Maybe Steve Wilson should turn to a dictionary that explains to him what tradition is. It's all fine standing up for Toro, but suggesting that Serie A needs Parma as a traditional name while at the same time blasting Cagliari as a team that lacks such a thing. Well, that makes you a clown. It's bad enough to hear stuff like that from little kids who think history dates back to the day they started following football altogether. But to get it from Channel4, it's just an insult.
Parma is a club that had never played in the Serie A before 1990. All their glories are manifestations of modern football, of Parmalat. What Cagliari had back in the days of Gigi Riva, around the turn of the decade from 60s to 70s, is a major dynasty in Italian football, and unlike Parma, Cagliari has actually won the scudetto.
Hossein Nayebagha
It is all subjective. Of course Cagliari's achievement in winning the Scudetto in 1970, and finishing runners-up the year before, was notable - and probably I was a little hasty in lumping them in together with the other relegation strugglers. But on the other hand they have been a yo-yo club for the last twenty years. How long can they keep living off a Scudetto won almost forty years ago? We lambast England for constantly reminding us of 1966 when they have failed to ever match that pedigree - so why should Cagliari be any different.
For almost two decades now Parma have been a fixture in Serie A. In that time they have won three European trophies, had nine top five finishes in the League and won the Coppa Italia twice. Cagliari won a single Scudetto in the 1970s -hardly a dynasty - while Parma gave us far more, and consistently, in the 1990s. I admit that they should both be listed as all-time great 'traditional' top Division sides, but personally I wouldn't put them on the same level in terms of their achievements.
Steve Wilson
It depends on one's view of football in general. But regarding the numbers, Parma has never won the scudetto, and have not played in Serie A as many seasons as Cagliari, not even close. Sure, you can't take away their three European titles from the '90s (Coppa Italia doesn't mean much to me), but with all the great players they could afford, it makes sense that it paid off with some trophies.

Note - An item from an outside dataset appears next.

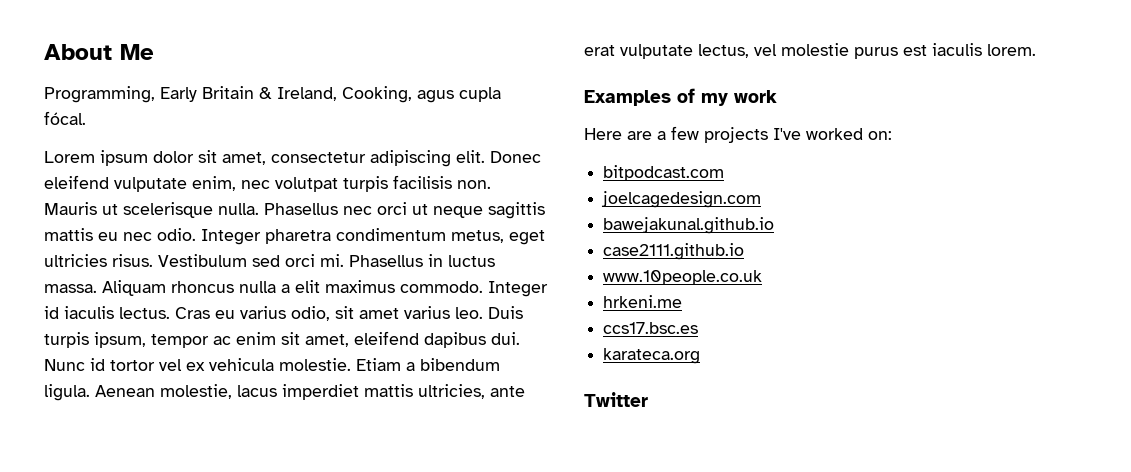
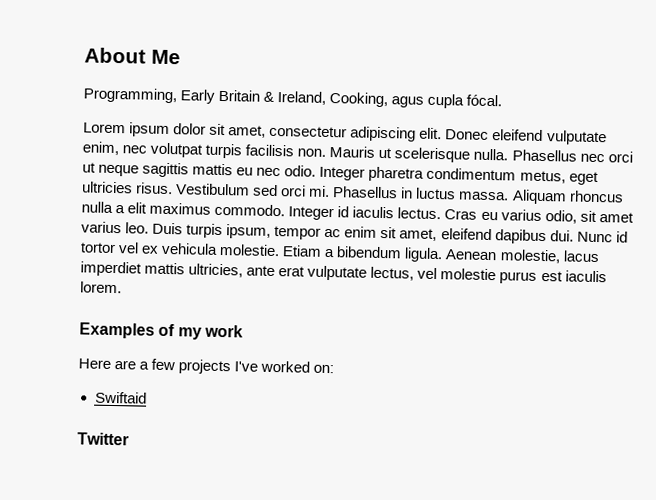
[603,165,725,181] [601,191,762,208] [603,217,775,234] [603,243,745,260] [603,270,763,285] [603,295,683,308] [603,322,699,334] [603,348,701,364] bitpodcast.com // joelcagedesign.com // bawejakunal.github.io // case2111.github.io // www.10people.co.uk // hrkeni.me // ccs17.bsc.es // karateca.org -> [94,391,147,404] Swiftaid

Cagliari's Scudetto came 38 years ago, yes, but again, from my point of view all pre-Bosman titles are more impressive, because those were times when skill was just as important as economy. Nowadays if you don't have the latter, it doesn't matter how skilled you are, you won't win anything. Anyway, to say that was a "major dynasty" may have been a stretch. My point was that era has a place in Italian history, because of the success, because of Gigi Riva, and because of the role it played in the national side that reached the World Cup final in 1990. And at least we did win the scudetto, not many teams have done that since 1970. I could ramble further about the tradition of great Latin American strikers, about the relative success of the early 90s, the Uefa Cup semifinal etc., but I'll stop here.

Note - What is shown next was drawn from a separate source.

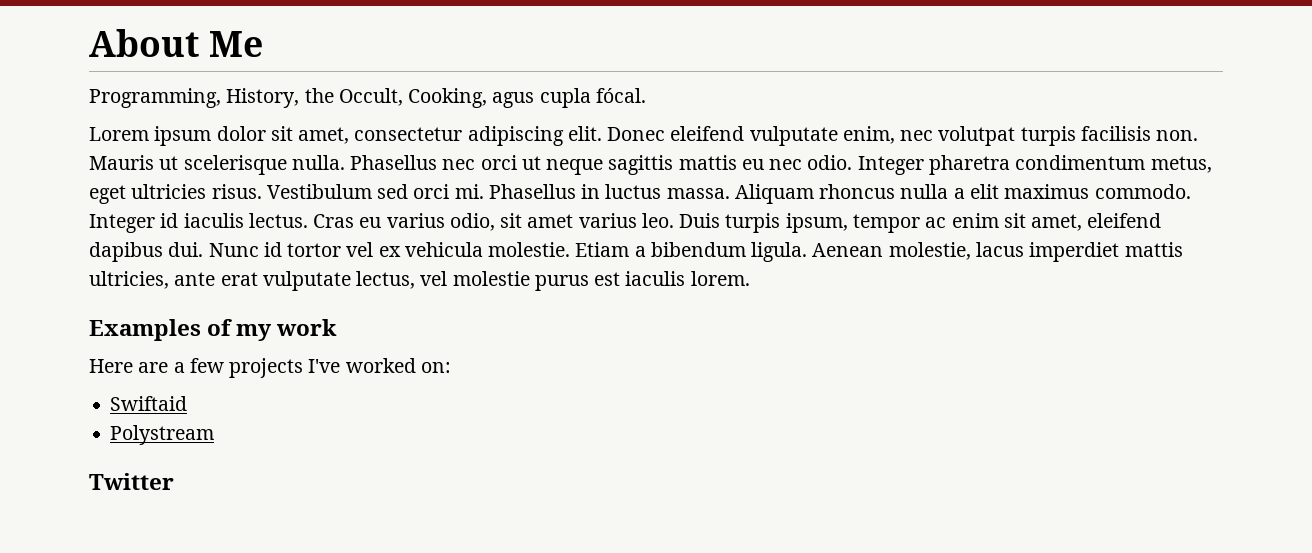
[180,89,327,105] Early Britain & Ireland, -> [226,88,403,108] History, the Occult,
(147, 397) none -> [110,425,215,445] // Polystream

Parma has now played in Serie A for 18 consecutive years, so whatever one thinks, they now hold a place in the Division, but I wouldn't put them in the "greats" category, like the big three, Roma, Fiorentina, Napoli, Lazio etc. If Parma does get relegated this season, they may never become a top club again. They no longer have the Parmalat cash to back them up. So even with their '90s success story, I doubt anyone will hold them as high as many do today, 10 years from now.